Project: Gauntlet - Current Iteration

Thursday, December 17, 2009

Day Z: Raycast performance, Unity Profiler, unavoidable performance issues and damage mitigation.

As our giant robot rolls along - to uncertain horizons, his head-mounted laser moves too - relative to his skull.

Now, the aim is - to avoid this laser, whether it be by hiding behind a building, a car etc.

Technically - the laser is a basic primitive (a cylinder or cube) - with an Additive Particle shader that gives it the glowing/half transparent appearance.

The issue is this:

If you are hiding behind an obstacle, the laser will appear to come through this obstacle - which would negate the point of hiding.

As the laser is not a light source or physics object, the way I am assuring this does not happen is as follows:

  1. From the parent rotation object (the skull) cast a ray along the axis of the primitive (the laser).
  2. If the raycast strikes a collider, find the distance to this collider.
    1. Scale the laser to equal this distance.
      1. Assuring the laser has a starting scale of 0 along the length axis.
    2. Offset the laser by half of this distance.
      1. As primitives in unity begin with an origin directly in their centre.
  3. Presto, your laser is not penetrating the obstacle.
Now this is fine and functional, but if we refer to our beautiful unity profiler, you see that each raycast is causing a noticeable drop in framerate.

As our laser does not have to be 100% accurate, I have offset each check for boundaries (parametrically).

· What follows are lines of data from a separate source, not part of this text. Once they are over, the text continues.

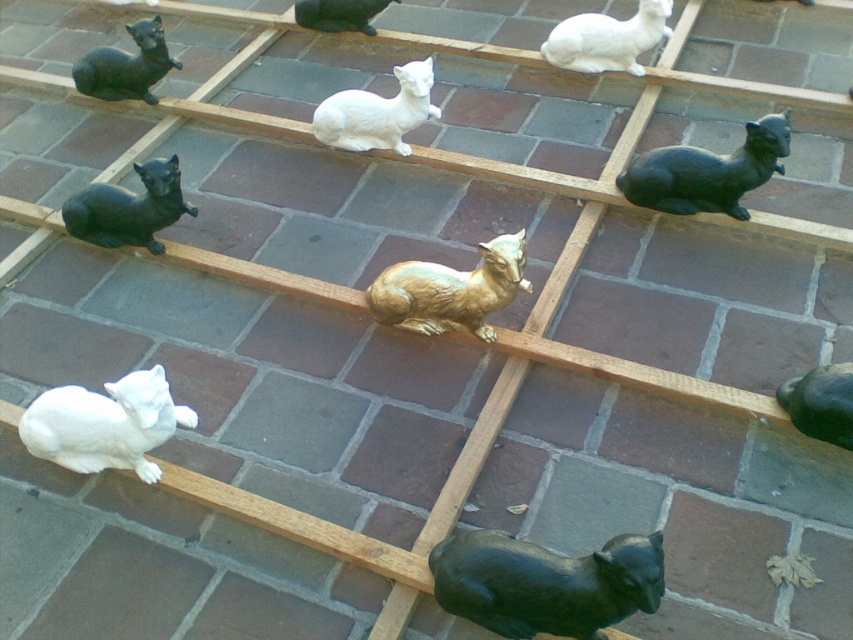
Question: Which of the following is the closest to the observer?

Choices:
 (A) shiny black goat at lower right
 (B) gold metallic goat at center
 (C) white glossy goat at center

Answer: (A)

Question: Does gold metallic goat at center have a larger size compared to shiny black goat at lower right?

Choices:
 (A) no
 (B) yes

Answer: (B)

Question: Can you confirm if black glossy cat at lower right is smaller than shiny black cat at upper left?

Choices:
 (A) yes
 (B) no

Answer: (B)

Question: Which of the following is the farthest from the observer?

Choices:
 (A) matte black cat at upper center
 (B) matte black cat at upper left
 (C) shiny black cat at upper left
 (D) shiny black goat at lower right

Answer: (A)

Question: Is matte black cat at upper right smaller than shiny black cat at upper left?

Choices:
 (A) no
 (B) yes

Answer: (A)

Question: Which point is farther to the camera?

Choices:
 (A) (827, 429)
 (B) (582, 58)

Answer: (B)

In a very primitive fashion....

Each listener has a counter, when the counter hits the defined check rate, it will check for a collision.

We mitigate the average damage, while still taking damage at the predefined rate.

The aim is to use this concept over all performance-detrimental tasks (collision detection, raycasting, etc), and offset the counters to assure that not all checks are occurring in one enormous spike.


A glimpse of my hilarious test scene, replete with a random cube (right), an orb flashing at 120bmp (center), a wall and the ray - white. As you can see, the ray does not penetrate the wall.